We lop off the last character since this is always a space. The number s controls the likelihood of drawing a space. More precisely, the probability of drawing a space is $p = s/(s+26)$, and the length of words follows a geometric disribution, with expected length

$L_s = 1 + \frac{1}{p} = \frac{2(s + 13)}{s}.$

English has an average word length of just under five letters, suggesting we should take $s = 9$, with $L_s \approx 4.9$. We can check this empirically by generating many random words and taking the averge length:

def avgrnd(s):
repeats = 10000
return sum([len(rndword(s)) for
i in range(repeats)])/repeats


Let’s see that we get a sensible average:

>>> avgrnd(9)
4.8937


To proceed, we generate a list of 20,000 random words for $s = 9$, and calculate the success probability. The function rndmlst(s, total) generates the list:

def rndmlst(s, total):
return [rndword(s) for i in range(total)]


Now we check with our function which computes the probability of success given an arbitrary wordlist:

>>> [genprop(n, myrndlst) for n in range(2, 7)]
[1.0, 0.9209, 0.2164, 0.0233, 0.0023]


This dips faster and earlier than the real curves, with $a \approx 3.6$ and $b \approx 3.65$:

Nevertheless, the sigmoid pops out of our simple random model. It would be nice to derive the explicit form of the curve in this setup, and see what the shape parameters are telling us about the distribution of words, but I leave that for another time.

#### Subtle sublet variants

Given the basic statistical difficulty of four letters, it would nice to have an easier variant.
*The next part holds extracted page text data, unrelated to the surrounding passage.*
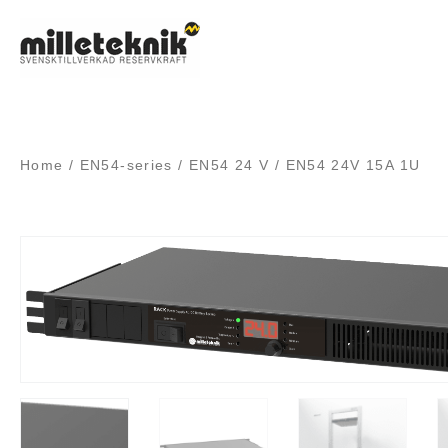
Skip
to
content
Home
/
EN54-series
/
EN54 24 V
/ EN54 24V 15A 1U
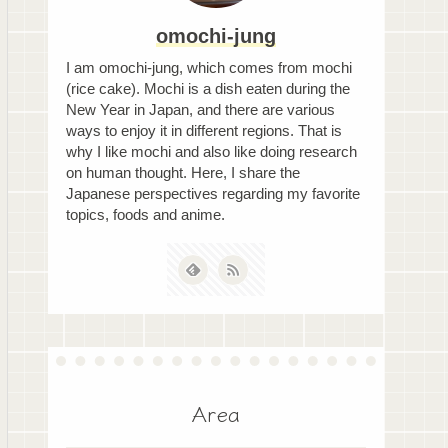
omochi-jung
I am omochi-jung, which comes from mochi
(rice cake). Mochi is a dish eaten during the
New Year in Japan, and there are various
ways to enjoy it in different regions. That is
why I like mochi and also like doing research
on human thought. Here, I share the
Japanese perspectives regarding my favorite
topics, foods and anime.
Area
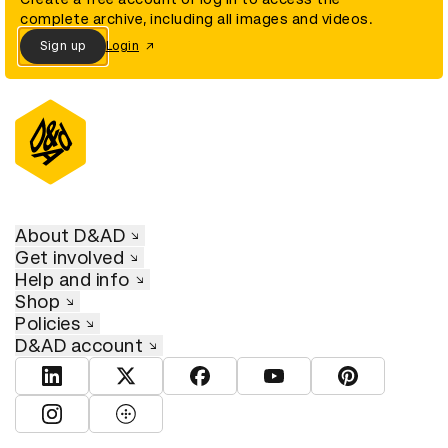
complete archive, including all images and videos.
Sign up
Login
About D&AD
Get involved
Help and info
Shop
Policies
D&AD account
View D&AD LinkedIn
View D&AD Twitter
View D&AD Facebook
View D&AD YouTube
View D&AD Pint
View D&AD Instagram
View D&AD The Dots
A simple option is allowing for rearrangment of letters, but penalising the number of swaps. For instance, “mqua” can be rearranged to “aqum” via a single swap (“m” and “a”), and is a subsequence of “aquamarine”. One could also discard letters, e.g. “mqua” becomes “qua”, with supersequence “quantum”. Both necessitate a scoring system, sacrificing some of the simplicity of the original version.

Another, potentially more interesting, option is to pair with license numbers. These could be used as “resources” to shift letters in the alphabet. Since doing this under time pressure, in your head, is difficult, I don’t think any additional scoring mechanism is needed to make this variant fair. To keep things challenging, this works best if numbers are paired with the corresponding letters. Here is an example:

$\mathbf{dpuw1275} \to \mathbf{epub\bar{1}27\bar{5}} \to \text{r}\mathbf{epub}\text{lican},$

where the overline indicates that a number has been used to move the letter forward in the alphabet. One could restrict to forward shifts, or allow both forward and backward shifts, depending on taste and difficulty. I leave the success probabilities of these variants for another rainy day blog post! Let me know if you have any suggestions for improving the game or your own variants.